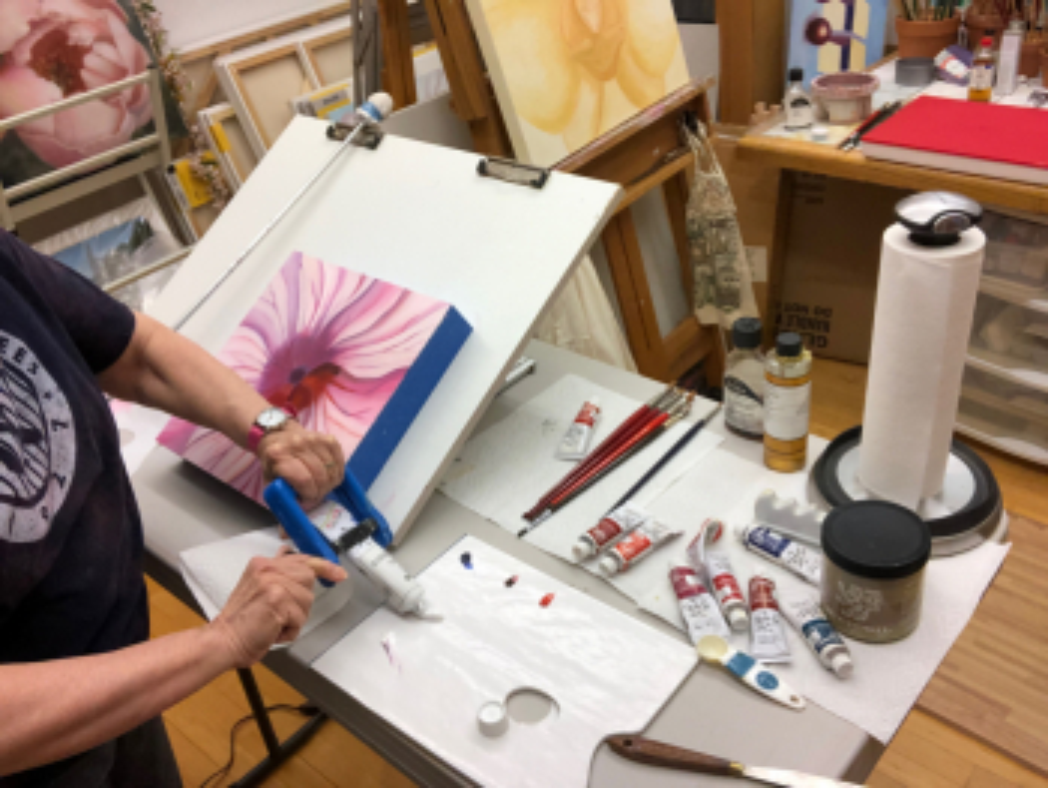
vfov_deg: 44.2
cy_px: 394
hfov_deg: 56.8
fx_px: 969
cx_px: 524
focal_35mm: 32
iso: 160
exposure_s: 1/120
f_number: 2.2
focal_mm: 2.87
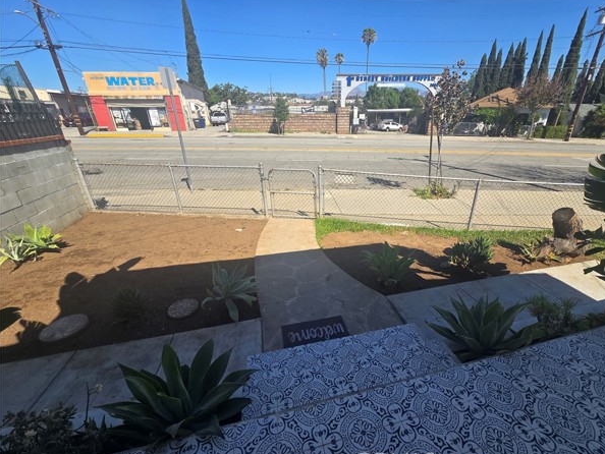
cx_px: 325
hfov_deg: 101.9
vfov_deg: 85.7
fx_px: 245
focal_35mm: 14
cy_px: 232
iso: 50
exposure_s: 1/1632
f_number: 2.2
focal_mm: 2.2
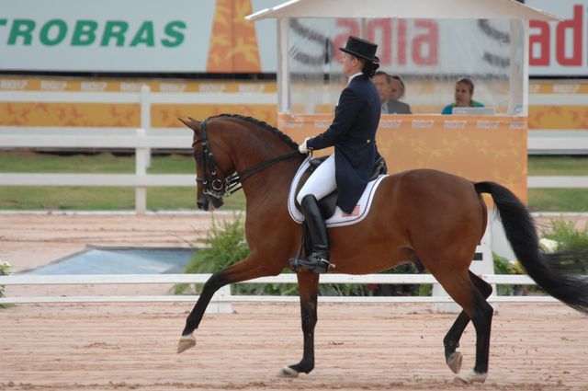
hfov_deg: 4.0
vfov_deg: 2.7
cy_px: 196
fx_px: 8319
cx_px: 294
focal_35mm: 510
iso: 400
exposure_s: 1/500
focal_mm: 340
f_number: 5.6
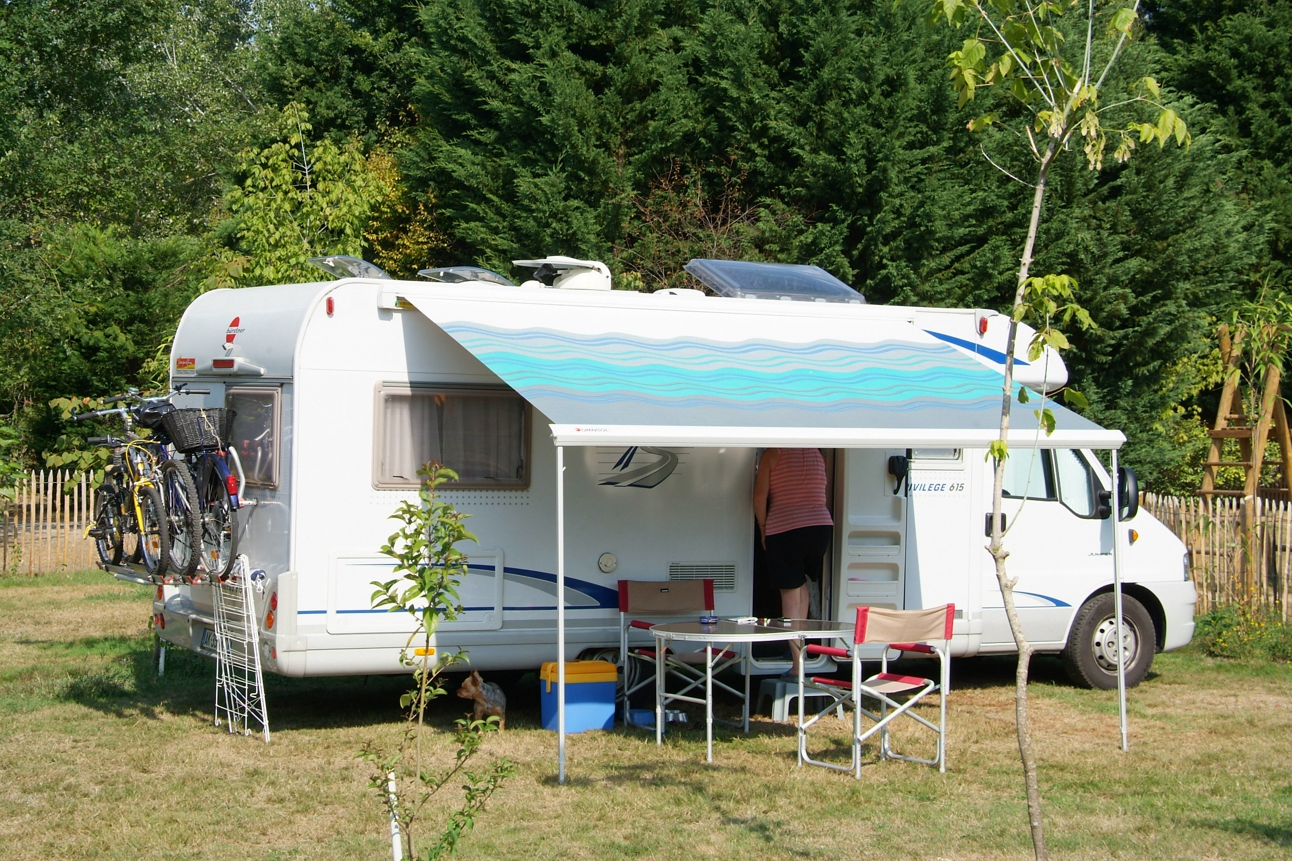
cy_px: 430
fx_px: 2476
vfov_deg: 19.7
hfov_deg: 29.2
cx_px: 646
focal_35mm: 69
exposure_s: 1/350
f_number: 9.5
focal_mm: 46
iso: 400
===
§ **WORK REQUEST**:
I'd like every record printed exactly, with the pictures left out.

§ **ANSWER SECTION**:
vfov_deg: 44.2
cy_px: 394
hfov_deg: 56.8
fx_px: 969
cx_px: 524
focal_35mm: 32
iso: 160
exposure_s: 1/120
f_number: 2.2
focal_mm: 2.87
cx_px: 325
hfov_deg: 101.9
vfov_deg: 85.7
fx_px: 245
focal_35mm: 14
cy_px: 232
iso: 50
exposure_s: 1/1632
f_number: 2.2
focal_mm: 2.2
hfov_deg: 4.0
vfov_deg: 2.7
cy_px: 196
fx_px: 8319
cx_px: 294
focal_35mm: 510
iso: 400
exposure_s: 1/500
focal_mm: 340
f_number: 5.6
cy_px: 430
fx_px: 2476
vfov_deg: 19.7
hfov_deg: 29.2
cx_px: 646
focal_35mm: 69
exposure_s: 1/350
f_number: 9.5
focal_mm: 46
iso: 400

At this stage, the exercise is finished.